Document extract below:
Yesterday, in In re BRCA1- and BRCA2-based Hereditary Cancer Test Patent Litigation, the Court of Appeals for the Federal Circuit held certain claims of two patents owned by Myriad Genetics, Inc., to be invalid for claiming unpatentable subject matter. This is the latest appellate decision to have addressed patents owned by Myriad; see these earlier alerts reporting others:
IP Alert: U.S. Supreme Court Issues Decision in AMP v. Myriad 
IP Alert: Federal Circuit Releases Highly Anticipated Decision in AMP v. Myriad 
IP Alert: Supreme Court Vacates and Remands Myriad Gene Patent Case  

The presence of an altered BRCA1 gene is correlated in some cases to increase cancer risk. Myriad Genetics owns a number of patents relating to medical testing for altered BRCA1 genes and has filed a number of lawsuits to enforce these patents. In the present case, Myriad sued Ambry Genetics Corporation to enjoin alleged infringement of claims in three patents. Two of the patents specified “DNA primers” useful in the BRCA1 analysis, and the third patent claimed a method for screening for an altered BRCA1 gene.
End of Document extract.
Record set below:
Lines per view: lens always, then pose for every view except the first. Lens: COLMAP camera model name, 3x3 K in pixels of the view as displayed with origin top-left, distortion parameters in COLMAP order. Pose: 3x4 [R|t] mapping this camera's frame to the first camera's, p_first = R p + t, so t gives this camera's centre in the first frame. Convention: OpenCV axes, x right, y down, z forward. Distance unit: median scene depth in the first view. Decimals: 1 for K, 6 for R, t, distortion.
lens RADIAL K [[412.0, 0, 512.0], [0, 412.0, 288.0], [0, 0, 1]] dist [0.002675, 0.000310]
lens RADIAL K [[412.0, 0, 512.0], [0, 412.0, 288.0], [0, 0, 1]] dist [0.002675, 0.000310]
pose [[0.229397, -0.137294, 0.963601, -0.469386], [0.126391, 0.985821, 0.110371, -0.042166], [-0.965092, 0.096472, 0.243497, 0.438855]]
End of Record set.
Record set below:
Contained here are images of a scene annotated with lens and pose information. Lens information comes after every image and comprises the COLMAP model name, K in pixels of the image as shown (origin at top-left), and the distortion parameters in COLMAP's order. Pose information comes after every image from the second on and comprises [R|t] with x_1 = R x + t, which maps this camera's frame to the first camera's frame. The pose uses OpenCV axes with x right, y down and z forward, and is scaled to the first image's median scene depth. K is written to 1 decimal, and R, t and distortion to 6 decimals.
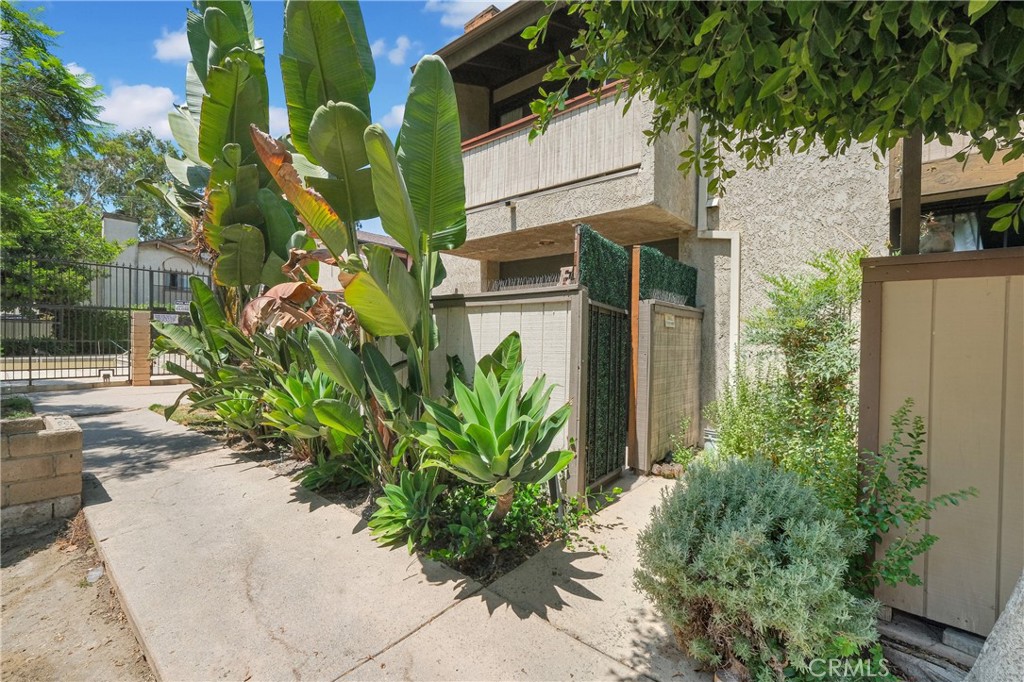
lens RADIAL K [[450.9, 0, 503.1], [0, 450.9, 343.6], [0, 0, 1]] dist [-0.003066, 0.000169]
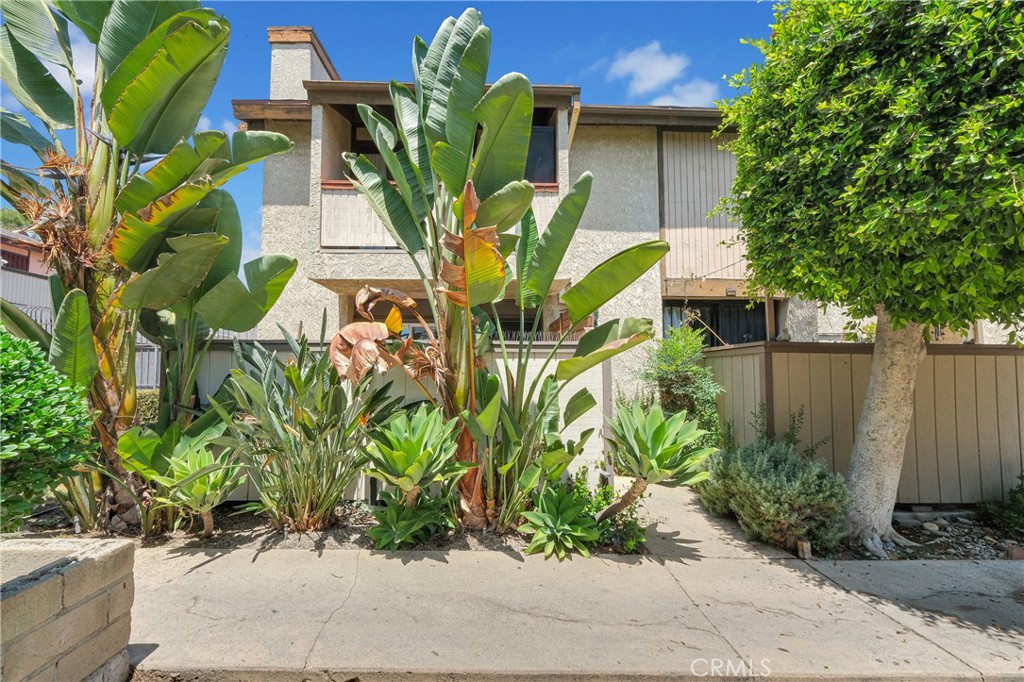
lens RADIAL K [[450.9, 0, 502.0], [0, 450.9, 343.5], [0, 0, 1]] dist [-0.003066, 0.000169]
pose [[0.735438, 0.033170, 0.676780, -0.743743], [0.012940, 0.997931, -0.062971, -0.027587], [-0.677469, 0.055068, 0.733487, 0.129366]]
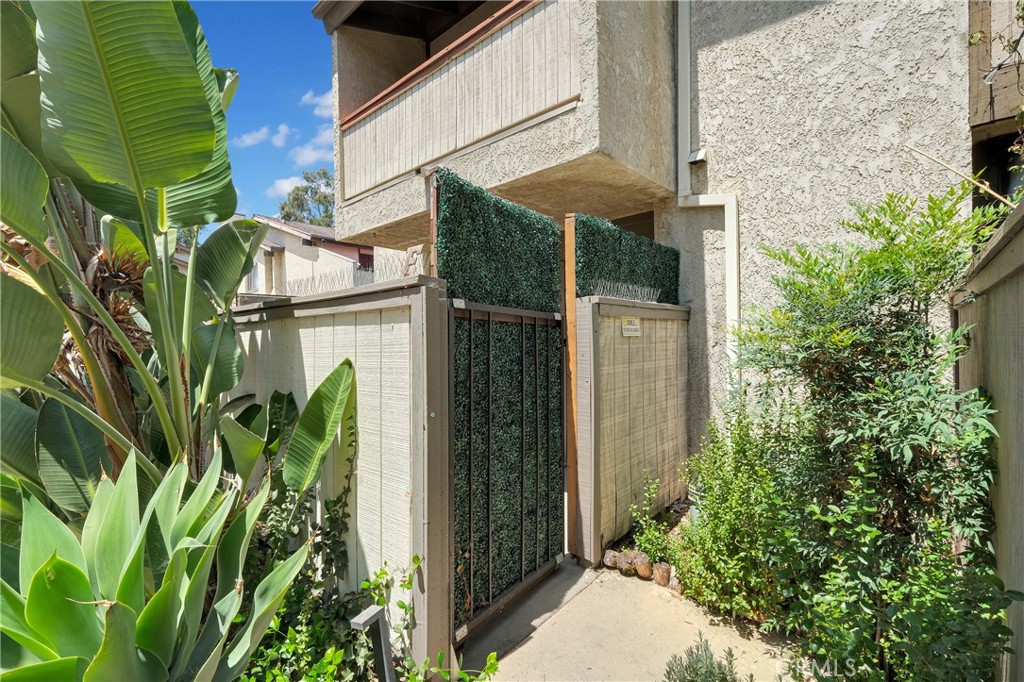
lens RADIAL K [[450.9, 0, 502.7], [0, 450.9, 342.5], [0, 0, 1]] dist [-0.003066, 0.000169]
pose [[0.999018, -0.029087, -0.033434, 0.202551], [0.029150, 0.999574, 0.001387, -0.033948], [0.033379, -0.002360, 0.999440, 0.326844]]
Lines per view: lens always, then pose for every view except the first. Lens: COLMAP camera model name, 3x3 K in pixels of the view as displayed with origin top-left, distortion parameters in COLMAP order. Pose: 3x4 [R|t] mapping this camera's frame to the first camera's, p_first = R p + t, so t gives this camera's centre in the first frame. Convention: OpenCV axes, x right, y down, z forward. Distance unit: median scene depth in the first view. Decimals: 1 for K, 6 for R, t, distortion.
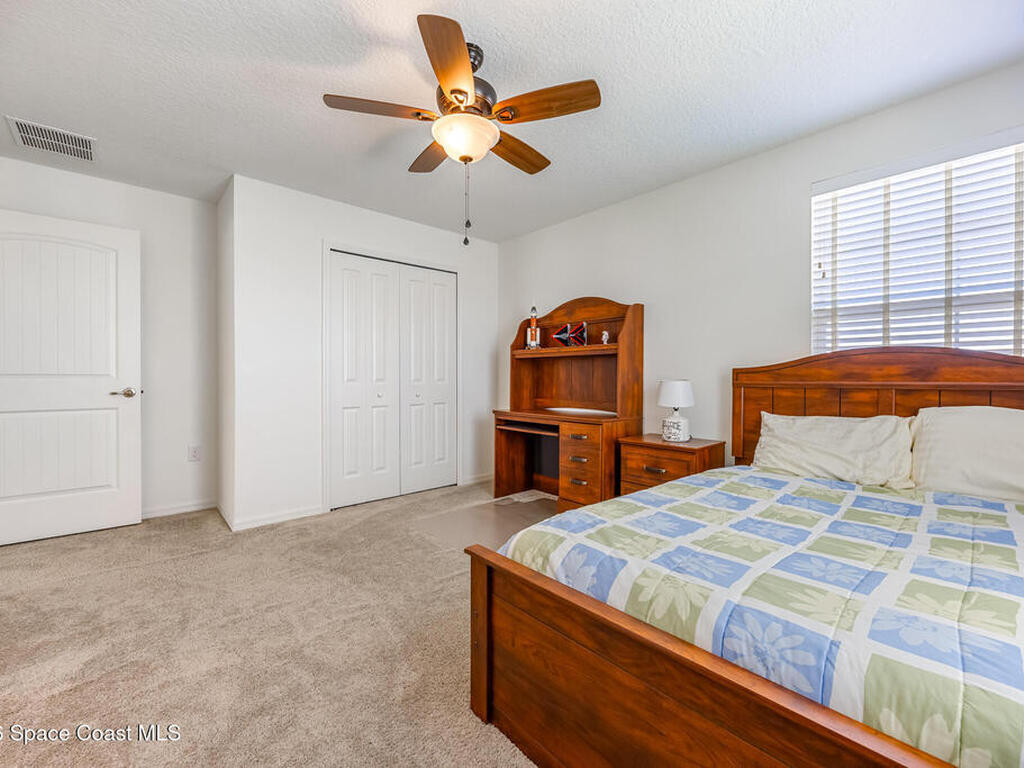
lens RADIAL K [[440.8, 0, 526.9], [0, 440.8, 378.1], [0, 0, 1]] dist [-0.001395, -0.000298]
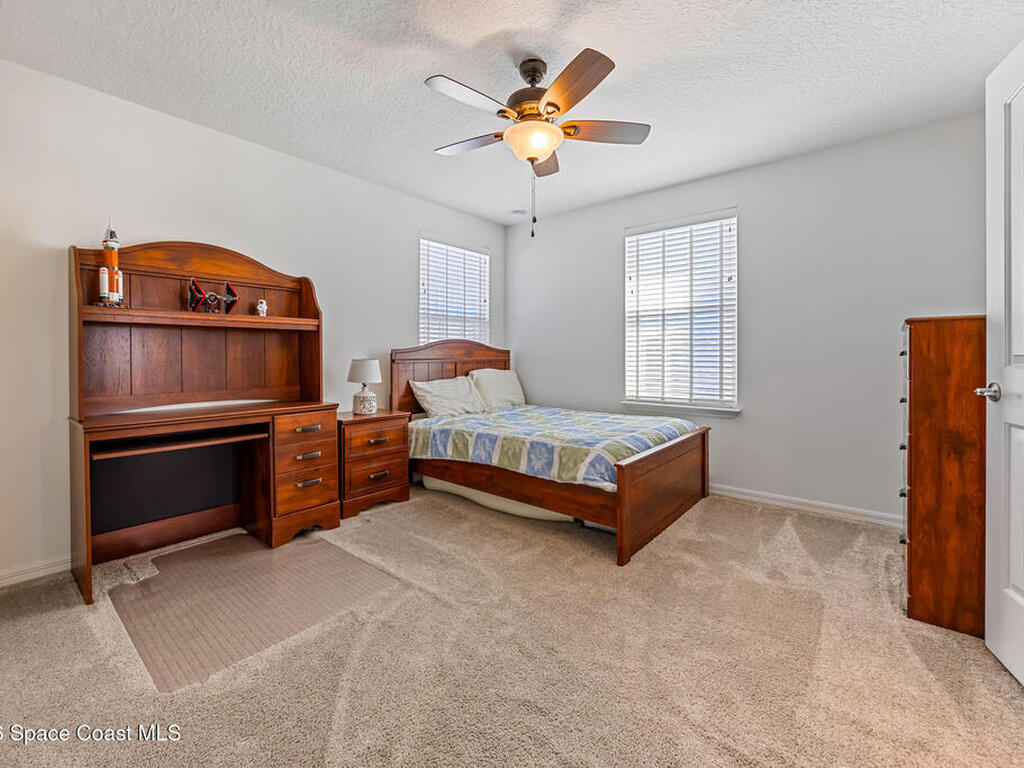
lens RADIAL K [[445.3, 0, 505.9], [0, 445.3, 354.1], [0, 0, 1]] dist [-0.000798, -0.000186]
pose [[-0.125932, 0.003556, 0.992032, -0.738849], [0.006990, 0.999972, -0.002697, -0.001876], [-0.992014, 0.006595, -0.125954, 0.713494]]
End of Record set.
Work instructions:
**A)** In the text on the Myriad patent litigation, which company did Myriad sue in the present case?
**B)** Quote everything in the Myriad patent alert from "The presence of" down to "altered BRCA1 gene.".
**C)** Extend the passage on the Federal Circuit's Myriad patent decision from the point where it stops.

Responses to the exercise:
**A)** Ambry Genetics Corporation.

**B)**
The presence of an altered BRCA1 gene is correlated in some cases to increase cancer risk. Myriad Genetics owns a number of patents relating to medical testing for altered BRCA1 genes and has filed a number of lawsuits to enforce these patents. In the present case, Myriad sued Ambry Genetics Corporation to enjoin alleged infringement of claims in three patents. Two of the patents specified “DNA primers” useful in the BRCA1 analysis, and the third patent claimed a method for screening for an altered BRCA1 gene.

**C)**
The court held that all of the claims were invalid under 35 U.S.C. 101 for claiming unpatentable subject matter. Considering first the DNA primer claims, the court took the following claim as representative:

A pair of single-stranded DNA primers for determination of a nucleotide sequence of a BRCA1 gene by a polymerase chain reaction, the sequence of said primers being derived from human chromosome 17q, wherein the use of said primers in a polymerase chain reaction results in the synthesis of DNA having all or part of the sequence of the BRCA1 gene.

Following the U.S. Supreme Court’s decision in Association for Molecular Pathology v. Myriad Genetics, the Federal Circuit determined that these DNA primer claims were unpatentable. The court reasoned that the DNA primers “necessarily contain the identical sequence of the BRCA sequence directly opposite to the [DNA] strand to which they are designed to bind,” and that the claimed primers were “structurally identical to the ends of DNA strands found in nature.” The court rejected a number of Myriad’s arguments to the contrary.

Turning to the asserted method claims, the phrasing of these claims was complex, but in essence each of these claims specified screening for an alteration of the BRCA1 gene by comparing certain sequences of the gene with “wild-type” BRCA1 sequences. The claim specified that the comparisons should be accomplished using standard comparison techniques.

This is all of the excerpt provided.